Washington, DC, 1953. The Cold War is heating up: McCarthyism, with all its fear and demagoguery, is raging in the nation's capital, and Joseph Stalin's death has left a dangerous power vacuum in the Soviet Union.

The CIA, meanwhile, is reeling from a double agent within their midst. Someone is selling secrets to the Soviets, compromising missions around the globe. Undercover agents have been assassinated, and anti-Communist plots are being cut short in ruthlessly efficient fashion. The CIA director knows any news of the traitor, whose code name is Protocol, would be a national embarrassment and compromise the entire agency.

George Mueller seems to be the perfect man to help find the mole: Yale-educated; extensive experience running missions in Eastern Europe; an operative so dedicated to his job that it left his marriage in tatters. The Director trusts him but Mueller has secrets of his own and as he digs deeper, making contact with a Soviet agent, suspicion begins to fall on him as well. Until Protocol is found, no one can be trusted and everyone is at risk . . .

### Work to be completed
In the Cold War passage, what code name is given to the traitor inside the CIA?

### Material
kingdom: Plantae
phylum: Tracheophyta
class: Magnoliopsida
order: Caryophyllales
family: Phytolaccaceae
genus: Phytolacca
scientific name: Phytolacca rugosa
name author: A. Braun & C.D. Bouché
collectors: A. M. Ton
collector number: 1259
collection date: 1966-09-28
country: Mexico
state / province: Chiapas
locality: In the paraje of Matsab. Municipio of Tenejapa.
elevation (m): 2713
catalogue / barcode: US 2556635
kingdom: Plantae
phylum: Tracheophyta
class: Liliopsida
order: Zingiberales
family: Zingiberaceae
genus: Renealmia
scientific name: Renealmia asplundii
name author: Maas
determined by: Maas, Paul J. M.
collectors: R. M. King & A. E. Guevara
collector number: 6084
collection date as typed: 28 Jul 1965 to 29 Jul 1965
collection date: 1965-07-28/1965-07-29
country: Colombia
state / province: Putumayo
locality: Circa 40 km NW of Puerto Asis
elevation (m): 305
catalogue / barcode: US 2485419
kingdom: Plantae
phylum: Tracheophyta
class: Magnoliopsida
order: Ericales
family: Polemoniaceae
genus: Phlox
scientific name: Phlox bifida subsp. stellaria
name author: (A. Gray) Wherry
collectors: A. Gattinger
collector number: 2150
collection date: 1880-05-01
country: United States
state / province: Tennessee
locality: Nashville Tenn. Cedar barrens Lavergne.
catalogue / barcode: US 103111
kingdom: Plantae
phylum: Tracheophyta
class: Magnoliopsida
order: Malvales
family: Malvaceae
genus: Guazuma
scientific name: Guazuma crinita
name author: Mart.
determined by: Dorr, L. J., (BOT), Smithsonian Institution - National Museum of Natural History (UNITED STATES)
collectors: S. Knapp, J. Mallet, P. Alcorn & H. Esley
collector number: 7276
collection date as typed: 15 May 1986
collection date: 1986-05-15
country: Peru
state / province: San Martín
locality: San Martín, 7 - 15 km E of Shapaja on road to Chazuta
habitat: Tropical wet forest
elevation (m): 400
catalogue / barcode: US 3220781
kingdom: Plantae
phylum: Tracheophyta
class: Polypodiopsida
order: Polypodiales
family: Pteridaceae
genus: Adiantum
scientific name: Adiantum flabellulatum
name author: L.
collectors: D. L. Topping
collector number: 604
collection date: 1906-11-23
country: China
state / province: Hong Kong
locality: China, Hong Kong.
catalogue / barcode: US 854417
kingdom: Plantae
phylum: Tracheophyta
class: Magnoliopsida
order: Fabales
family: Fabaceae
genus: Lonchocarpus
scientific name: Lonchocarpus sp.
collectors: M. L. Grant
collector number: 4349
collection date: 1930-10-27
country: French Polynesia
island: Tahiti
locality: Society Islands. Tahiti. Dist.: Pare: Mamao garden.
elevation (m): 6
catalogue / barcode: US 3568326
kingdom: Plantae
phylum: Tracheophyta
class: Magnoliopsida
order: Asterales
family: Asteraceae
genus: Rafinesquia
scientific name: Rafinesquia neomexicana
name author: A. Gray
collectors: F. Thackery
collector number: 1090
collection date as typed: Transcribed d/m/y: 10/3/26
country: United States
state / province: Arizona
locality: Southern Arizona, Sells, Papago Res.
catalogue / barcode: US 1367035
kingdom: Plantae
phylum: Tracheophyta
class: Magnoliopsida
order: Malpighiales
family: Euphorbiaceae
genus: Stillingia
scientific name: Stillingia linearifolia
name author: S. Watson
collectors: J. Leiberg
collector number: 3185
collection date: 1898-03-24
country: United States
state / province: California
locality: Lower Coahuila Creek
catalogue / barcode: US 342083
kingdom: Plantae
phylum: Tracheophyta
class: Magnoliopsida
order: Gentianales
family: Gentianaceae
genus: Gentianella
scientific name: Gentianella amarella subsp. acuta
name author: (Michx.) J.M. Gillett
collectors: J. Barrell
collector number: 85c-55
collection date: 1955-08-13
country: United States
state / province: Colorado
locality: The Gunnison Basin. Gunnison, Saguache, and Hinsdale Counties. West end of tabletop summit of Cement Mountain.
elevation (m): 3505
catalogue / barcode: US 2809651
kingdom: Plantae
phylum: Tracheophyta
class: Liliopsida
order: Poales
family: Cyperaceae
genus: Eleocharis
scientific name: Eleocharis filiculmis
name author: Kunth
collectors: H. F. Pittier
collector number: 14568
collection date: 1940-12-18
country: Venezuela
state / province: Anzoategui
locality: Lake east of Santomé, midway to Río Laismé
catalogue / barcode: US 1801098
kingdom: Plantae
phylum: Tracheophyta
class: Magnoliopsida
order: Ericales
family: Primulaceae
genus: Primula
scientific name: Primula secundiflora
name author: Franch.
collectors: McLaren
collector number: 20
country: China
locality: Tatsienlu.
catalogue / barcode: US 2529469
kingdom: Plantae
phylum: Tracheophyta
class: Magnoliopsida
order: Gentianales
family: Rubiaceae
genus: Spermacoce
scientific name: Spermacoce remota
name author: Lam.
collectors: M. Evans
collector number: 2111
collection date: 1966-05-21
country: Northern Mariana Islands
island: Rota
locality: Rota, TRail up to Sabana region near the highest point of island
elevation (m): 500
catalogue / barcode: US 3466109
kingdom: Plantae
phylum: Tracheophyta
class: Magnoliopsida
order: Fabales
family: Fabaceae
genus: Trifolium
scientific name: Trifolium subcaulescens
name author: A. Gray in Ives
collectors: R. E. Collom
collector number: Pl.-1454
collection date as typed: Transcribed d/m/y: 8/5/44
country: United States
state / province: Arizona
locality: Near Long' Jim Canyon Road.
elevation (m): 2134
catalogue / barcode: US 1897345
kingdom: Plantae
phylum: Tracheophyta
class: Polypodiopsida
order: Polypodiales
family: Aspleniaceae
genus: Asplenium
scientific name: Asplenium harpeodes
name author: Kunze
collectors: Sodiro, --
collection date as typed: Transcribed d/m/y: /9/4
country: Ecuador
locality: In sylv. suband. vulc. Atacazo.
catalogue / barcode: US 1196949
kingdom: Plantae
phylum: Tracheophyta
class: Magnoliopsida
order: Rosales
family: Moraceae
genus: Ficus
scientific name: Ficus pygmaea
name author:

### Completed task
Protocol